[dbis logo]

.News.Detail
[Institut fuer Informatik] [Leerraum] [Humboldt-Universitaet zu Berlin]
23.05.2014 10:37 Alter: 5 yrs

New publication (in German): Grundlagen und Visionen großer Forschungsfragen im Bereich Big Data



Dieser Beitrag erscheint im Informatik-Spektrum der Gesellschaft für Informatik (GI) als Springer Zeitschrift und beschreibt verschiedene Herausforderungen im Bereich Big Data.

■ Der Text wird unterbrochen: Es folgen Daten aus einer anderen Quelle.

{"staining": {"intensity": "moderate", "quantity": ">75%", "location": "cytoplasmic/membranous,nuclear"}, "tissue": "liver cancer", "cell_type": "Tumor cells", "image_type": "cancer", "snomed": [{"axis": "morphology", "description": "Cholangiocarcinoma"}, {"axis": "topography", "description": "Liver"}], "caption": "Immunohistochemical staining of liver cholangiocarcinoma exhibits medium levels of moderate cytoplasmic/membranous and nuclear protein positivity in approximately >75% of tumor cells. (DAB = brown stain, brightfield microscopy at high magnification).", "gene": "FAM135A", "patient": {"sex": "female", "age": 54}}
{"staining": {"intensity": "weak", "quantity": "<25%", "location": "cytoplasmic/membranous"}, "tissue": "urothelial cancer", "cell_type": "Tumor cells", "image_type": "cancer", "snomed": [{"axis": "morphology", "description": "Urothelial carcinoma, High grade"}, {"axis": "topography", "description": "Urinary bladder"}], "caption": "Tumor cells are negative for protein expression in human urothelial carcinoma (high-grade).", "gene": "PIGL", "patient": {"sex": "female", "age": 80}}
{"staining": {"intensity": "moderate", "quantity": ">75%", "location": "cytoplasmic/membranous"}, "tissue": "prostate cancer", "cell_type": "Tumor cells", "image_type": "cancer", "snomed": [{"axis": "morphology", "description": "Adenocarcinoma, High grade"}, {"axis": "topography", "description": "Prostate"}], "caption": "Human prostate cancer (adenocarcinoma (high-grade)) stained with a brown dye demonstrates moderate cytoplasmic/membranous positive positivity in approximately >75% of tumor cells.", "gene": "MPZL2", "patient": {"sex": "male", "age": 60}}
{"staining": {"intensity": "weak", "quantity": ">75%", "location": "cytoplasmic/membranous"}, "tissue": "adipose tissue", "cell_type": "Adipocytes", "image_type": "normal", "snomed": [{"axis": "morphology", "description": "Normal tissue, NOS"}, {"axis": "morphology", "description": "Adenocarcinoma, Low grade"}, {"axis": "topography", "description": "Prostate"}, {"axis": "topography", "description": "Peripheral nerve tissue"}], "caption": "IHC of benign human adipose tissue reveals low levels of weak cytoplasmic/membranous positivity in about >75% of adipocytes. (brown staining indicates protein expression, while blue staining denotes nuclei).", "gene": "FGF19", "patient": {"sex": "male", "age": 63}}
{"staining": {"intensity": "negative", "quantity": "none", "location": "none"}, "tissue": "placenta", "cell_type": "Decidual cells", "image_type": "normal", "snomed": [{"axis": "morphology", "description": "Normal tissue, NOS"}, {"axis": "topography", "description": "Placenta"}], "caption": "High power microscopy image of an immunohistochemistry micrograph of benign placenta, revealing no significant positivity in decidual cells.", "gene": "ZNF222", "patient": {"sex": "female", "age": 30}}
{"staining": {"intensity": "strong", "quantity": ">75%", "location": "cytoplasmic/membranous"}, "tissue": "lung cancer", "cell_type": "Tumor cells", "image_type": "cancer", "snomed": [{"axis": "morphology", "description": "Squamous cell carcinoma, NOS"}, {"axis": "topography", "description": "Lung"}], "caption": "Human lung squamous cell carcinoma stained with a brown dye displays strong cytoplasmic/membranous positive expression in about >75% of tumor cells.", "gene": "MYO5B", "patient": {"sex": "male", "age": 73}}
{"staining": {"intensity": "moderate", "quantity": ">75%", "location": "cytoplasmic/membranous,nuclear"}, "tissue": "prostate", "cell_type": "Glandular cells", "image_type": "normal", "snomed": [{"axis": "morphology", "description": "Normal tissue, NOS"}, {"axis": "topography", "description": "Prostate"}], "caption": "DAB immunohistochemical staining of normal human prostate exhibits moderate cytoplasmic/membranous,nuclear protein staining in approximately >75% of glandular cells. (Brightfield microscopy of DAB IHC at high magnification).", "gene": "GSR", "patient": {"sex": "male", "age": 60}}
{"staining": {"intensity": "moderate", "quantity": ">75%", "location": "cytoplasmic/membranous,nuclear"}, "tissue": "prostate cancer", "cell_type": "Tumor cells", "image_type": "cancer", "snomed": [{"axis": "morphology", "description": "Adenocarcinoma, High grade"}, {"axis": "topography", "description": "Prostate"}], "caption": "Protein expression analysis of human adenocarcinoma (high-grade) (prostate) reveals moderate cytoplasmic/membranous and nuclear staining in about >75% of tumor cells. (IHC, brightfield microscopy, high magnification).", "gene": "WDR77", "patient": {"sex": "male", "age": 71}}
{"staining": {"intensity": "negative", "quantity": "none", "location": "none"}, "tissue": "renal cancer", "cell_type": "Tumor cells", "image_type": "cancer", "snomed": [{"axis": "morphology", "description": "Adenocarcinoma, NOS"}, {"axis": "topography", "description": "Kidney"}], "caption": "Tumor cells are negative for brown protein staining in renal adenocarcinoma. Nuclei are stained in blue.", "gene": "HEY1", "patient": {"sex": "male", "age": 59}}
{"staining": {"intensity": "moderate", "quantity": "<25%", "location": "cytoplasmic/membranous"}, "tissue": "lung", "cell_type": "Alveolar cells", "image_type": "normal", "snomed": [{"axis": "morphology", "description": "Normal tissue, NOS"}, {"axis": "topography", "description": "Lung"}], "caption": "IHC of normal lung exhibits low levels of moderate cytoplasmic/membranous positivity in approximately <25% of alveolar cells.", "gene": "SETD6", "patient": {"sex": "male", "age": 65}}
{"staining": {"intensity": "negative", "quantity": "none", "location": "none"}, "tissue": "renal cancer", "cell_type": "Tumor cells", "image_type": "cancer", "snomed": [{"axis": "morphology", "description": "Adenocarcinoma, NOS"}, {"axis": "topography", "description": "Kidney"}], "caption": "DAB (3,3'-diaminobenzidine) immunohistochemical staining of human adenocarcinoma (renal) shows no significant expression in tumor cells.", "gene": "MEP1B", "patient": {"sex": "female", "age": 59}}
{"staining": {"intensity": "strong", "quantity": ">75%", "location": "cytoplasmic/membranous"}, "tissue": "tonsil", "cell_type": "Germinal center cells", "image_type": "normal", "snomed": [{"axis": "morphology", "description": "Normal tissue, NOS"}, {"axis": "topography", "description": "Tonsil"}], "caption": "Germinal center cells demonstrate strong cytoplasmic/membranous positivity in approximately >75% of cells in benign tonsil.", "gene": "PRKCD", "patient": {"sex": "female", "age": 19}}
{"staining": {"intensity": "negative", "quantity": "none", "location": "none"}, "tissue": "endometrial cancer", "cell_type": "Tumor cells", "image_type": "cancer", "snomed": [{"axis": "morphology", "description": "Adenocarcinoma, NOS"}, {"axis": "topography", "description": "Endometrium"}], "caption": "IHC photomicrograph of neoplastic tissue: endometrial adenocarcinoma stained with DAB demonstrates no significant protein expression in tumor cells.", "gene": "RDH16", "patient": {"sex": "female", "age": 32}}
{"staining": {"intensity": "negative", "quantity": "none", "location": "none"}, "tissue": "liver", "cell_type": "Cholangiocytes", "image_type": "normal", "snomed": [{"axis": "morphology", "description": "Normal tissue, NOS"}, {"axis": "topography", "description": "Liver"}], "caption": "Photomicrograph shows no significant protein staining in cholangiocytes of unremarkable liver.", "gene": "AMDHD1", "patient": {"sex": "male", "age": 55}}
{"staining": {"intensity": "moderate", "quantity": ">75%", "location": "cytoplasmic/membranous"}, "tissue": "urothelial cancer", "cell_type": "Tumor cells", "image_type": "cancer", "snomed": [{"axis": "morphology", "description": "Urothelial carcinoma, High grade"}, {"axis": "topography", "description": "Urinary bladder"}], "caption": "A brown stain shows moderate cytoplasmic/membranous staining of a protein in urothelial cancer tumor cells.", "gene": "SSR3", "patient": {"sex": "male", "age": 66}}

Einleitung: Im Zeitalter der umfassenden und alle Bereiche des täglichen Lebens erreichenden Digitalisierung werden zentral und dezentral mehr und mehr Daten systematisch gesammelt, gespeichert, analysiert und Nutzern zugänglich gemacht. Diese rasant wachsenden Datenmengen werden auf Handys, Kameras und Sensoren sowie durch Interaktionen zwischen ubiquitären, orts- und zeitbezogenen Systemen und Dienstleistern (Servern) sowie Sensoren zur Messung von orts- und zeitbezogenen Größen generiert.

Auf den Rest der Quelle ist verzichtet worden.